### Data entries:

● ● ● ● ● ● ●

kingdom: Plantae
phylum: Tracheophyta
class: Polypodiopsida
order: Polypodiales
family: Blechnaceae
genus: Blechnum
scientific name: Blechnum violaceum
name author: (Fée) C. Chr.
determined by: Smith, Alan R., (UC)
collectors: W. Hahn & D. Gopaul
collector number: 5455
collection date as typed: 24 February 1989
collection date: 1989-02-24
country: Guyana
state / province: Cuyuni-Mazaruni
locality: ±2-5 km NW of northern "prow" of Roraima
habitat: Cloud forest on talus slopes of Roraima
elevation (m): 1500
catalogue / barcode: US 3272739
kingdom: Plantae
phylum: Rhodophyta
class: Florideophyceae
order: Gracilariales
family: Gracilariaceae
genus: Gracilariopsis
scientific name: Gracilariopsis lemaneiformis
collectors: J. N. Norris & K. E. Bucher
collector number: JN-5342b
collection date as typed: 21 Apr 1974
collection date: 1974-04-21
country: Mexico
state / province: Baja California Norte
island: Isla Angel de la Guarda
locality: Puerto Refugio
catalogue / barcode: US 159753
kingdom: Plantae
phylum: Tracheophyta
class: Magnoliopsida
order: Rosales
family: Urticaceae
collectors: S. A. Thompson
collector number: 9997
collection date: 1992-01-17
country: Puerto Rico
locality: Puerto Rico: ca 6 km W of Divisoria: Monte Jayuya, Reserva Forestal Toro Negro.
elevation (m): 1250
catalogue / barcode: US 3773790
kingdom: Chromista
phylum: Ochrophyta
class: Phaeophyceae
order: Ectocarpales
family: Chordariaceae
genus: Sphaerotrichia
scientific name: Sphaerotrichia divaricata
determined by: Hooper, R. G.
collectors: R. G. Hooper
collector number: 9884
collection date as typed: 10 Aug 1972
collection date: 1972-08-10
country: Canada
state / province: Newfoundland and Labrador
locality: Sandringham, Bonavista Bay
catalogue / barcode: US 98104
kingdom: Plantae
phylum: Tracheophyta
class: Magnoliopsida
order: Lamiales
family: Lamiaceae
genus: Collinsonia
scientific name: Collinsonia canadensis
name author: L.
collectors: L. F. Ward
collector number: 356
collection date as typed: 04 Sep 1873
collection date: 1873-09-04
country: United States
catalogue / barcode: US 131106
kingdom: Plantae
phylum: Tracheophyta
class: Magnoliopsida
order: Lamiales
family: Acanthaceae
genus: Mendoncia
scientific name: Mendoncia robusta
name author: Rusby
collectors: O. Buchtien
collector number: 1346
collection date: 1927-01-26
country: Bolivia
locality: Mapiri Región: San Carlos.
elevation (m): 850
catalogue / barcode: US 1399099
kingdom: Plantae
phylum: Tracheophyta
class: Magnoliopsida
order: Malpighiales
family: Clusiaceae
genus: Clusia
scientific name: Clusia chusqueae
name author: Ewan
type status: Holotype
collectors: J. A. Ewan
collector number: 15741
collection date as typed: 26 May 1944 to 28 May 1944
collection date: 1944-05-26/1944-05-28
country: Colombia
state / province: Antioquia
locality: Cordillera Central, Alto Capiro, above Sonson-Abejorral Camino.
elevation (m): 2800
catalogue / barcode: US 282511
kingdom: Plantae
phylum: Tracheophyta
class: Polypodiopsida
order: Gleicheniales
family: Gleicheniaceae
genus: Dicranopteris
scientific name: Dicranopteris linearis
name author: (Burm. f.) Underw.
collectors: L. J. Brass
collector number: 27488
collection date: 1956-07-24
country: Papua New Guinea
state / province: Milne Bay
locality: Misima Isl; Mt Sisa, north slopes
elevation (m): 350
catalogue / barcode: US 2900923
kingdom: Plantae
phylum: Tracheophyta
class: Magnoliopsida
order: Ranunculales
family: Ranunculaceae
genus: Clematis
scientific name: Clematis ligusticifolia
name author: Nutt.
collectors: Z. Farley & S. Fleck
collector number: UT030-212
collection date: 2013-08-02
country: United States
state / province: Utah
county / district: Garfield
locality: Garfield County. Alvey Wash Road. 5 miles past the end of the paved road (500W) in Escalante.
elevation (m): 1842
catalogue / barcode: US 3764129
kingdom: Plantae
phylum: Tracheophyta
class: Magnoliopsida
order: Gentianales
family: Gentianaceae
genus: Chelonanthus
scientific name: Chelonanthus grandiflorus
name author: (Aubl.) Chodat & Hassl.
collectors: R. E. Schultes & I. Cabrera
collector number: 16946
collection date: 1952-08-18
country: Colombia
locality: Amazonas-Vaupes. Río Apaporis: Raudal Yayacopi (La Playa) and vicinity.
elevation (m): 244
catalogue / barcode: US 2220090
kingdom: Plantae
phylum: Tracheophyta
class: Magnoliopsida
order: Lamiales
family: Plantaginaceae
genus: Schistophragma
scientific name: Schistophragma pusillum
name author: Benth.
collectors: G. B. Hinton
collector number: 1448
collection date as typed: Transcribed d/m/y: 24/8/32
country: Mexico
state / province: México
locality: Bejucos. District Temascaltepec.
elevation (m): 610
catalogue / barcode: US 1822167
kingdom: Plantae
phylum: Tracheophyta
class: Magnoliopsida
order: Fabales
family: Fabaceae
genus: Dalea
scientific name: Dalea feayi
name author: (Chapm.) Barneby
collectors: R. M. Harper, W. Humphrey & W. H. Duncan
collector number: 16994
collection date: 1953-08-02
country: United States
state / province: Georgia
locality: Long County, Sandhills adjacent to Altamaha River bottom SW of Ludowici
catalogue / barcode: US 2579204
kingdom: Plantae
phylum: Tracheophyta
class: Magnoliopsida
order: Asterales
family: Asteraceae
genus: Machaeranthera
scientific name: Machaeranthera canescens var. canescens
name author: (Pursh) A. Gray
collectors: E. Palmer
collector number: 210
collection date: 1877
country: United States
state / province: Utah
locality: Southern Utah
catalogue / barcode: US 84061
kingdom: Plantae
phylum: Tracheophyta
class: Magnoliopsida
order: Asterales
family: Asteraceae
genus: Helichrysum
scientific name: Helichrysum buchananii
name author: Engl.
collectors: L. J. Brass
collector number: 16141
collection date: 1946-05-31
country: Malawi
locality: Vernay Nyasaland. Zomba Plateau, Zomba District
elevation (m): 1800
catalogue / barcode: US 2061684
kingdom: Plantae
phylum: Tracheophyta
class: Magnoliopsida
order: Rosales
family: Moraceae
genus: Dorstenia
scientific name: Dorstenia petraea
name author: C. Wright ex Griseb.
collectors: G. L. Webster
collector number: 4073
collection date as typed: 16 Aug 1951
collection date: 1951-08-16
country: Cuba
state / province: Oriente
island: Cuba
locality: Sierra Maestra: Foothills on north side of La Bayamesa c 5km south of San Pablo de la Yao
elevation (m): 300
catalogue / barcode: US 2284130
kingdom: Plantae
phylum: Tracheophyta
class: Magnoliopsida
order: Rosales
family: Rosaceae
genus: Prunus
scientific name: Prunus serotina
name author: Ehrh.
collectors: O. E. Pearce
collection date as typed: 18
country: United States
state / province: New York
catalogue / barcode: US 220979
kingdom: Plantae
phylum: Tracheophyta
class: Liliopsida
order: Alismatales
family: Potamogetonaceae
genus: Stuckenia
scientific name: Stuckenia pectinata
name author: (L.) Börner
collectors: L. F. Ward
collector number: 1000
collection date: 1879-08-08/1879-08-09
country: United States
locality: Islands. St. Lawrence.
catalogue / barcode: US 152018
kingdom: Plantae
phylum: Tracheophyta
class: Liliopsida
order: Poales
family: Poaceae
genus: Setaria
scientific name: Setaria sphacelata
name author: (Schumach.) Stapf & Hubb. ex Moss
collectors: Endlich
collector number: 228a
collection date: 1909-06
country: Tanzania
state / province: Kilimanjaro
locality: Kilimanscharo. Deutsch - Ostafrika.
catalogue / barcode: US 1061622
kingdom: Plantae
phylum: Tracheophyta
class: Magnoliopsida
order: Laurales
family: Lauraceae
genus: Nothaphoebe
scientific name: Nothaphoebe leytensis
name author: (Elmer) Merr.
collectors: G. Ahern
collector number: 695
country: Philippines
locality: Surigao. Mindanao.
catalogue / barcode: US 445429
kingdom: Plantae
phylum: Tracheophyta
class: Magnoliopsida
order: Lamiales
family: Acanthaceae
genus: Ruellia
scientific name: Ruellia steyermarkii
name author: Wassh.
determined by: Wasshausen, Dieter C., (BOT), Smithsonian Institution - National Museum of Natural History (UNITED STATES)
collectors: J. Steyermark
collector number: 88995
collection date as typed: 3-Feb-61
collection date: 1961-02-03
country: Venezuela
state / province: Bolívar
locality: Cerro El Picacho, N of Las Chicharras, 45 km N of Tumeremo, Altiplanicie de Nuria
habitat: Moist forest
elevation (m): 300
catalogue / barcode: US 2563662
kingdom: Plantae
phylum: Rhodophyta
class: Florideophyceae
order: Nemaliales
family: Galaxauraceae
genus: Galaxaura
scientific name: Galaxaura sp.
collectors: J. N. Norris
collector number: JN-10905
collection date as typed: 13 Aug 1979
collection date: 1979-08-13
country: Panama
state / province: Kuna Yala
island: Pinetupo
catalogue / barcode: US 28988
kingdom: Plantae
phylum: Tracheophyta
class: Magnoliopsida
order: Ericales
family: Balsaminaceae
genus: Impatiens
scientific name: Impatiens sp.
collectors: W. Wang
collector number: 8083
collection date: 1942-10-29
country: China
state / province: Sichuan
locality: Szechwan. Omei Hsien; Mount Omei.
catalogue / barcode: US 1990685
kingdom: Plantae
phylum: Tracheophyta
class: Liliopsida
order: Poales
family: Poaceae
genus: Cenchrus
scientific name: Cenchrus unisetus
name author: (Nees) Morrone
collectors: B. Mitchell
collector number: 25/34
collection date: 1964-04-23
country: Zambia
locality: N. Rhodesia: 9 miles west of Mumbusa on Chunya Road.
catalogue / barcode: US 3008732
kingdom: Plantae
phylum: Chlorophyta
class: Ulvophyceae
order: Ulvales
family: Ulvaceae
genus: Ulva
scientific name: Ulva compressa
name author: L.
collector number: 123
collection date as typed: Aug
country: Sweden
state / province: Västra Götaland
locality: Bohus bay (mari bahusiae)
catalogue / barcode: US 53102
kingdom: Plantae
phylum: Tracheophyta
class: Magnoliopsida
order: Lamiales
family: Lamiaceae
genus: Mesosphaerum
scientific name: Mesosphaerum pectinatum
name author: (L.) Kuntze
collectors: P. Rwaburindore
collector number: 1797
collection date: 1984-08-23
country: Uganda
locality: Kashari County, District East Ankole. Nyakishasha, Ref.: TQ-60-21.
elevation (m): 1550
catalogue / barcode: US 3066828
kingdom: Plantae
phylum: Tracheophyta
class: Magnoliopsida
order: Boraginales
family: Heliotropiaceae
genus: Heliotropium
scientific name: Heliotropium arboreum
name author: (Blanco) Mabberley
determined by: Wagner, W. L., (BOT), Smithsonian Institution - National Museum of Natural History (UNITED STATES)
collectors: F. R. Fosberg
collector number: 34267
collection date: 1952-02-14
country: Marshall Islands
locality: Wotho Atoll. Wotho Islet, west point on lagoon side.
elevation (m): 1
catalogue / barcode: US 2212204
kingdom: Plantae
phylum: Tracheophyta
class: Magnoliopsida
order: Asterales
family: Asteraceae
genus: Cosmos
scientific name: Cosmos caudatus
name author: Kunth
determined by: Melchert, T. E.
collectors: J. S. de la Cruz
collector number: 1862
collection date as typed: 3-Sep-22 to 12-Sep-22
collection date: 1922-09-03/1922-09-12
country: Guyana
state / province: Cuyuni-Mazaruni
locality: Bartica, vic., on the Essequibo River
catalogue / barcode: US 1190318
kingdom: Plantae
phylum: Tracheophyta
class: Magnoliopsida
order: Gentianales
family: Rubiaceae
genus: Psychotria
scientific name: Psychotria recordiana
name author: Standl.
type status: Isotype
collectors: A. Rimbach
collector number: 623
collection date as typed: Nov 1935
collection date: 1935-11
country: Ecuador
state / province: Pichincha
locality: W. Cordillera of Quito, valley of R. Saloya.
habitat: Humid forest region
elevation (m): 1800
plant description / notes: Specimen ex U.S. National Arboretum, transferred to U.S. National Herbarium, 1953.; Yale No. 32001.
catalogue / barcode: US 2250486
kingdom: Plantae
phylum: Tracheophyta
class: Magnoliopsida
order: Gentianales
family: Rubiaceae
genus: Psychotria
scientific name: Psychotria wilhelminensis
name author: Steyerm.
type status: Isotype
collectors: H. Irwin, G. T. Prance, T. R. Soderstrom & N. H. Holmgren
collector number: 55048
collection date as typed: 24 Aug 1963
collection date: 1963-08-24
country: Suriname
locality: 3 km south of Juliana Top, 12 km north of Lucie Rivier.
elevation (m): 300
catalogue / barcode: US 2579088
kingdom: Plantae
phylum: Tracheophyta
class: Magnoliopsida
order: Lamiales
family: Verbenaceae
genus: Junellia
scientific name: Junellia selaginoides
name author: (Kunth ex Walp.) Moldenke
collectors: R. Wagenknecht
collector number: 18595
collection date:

● ● ● ● ● ● ●

### Written task:
Could you lay out the lines as a JSON list of strings, one string per line and no blank lines, beginning with the line that contains "collector number: 25/34" and running through the line that contains "name author: (Blanco) Mabberley", with both of those lines included?

### Answer for this exercise:
[
  "collector number: 25/34",
  "collection date: 1964-04-23",
  "country: Zambia",
  "locality: N. Rhodesia: 9 miles west of Mumbusa on Chunya Road.",
  "catalogue / barcode: US 3008732",
  "kingdom: Plantae",
  "phylum: Chlorophyta",
  "class: Ulvophyceae",
  "order: Ulvales",
  "family: Ulvaceae",
  "genus: Ulva",
  "scientific name: Ulva compressa",
  "name author: L.",
  "collector number: 123",
  "collection date as typed: Aug",
  "country: Sweden",
  "state / province: Västra Götaland",
  "locality: Bohus bay (mari bahusiae)",
  "catalogue / barcode: US 53102",
  "kingdom: Plantae",
  "phylum: Tracheophyta",
  "class: Magnoliopsida",
  "order: Lamiales",
  "family: Lamiaceae",
  "genus: Mesosphaerum",
  "scientific name: Mesosphaerum pectinatum",
  "name author: (L.) Kuntze",
  "collectors: P. Rwaburindore",
  "collector number: 1797",
  "collection date: 1984-08-23",
  "country: Uganda",
  "locality: Kashari County, District East Ankole. Nyakishasha, Ref.: TQ-60-21.",
  "elevation (m): 1550",
  "catalogue / barcode: US 3066828",
  "kingdom: Plantae",
  "phylum: Tracheophyta",
  "class: Magnoliopsida",
  "order: Boraginales",
  "family: Heliotropiaceae",
  "genus: Heliotropium",
  "scientific name: Heliotropium arboreum",
  "name author: (Blanco) Mabberley"
]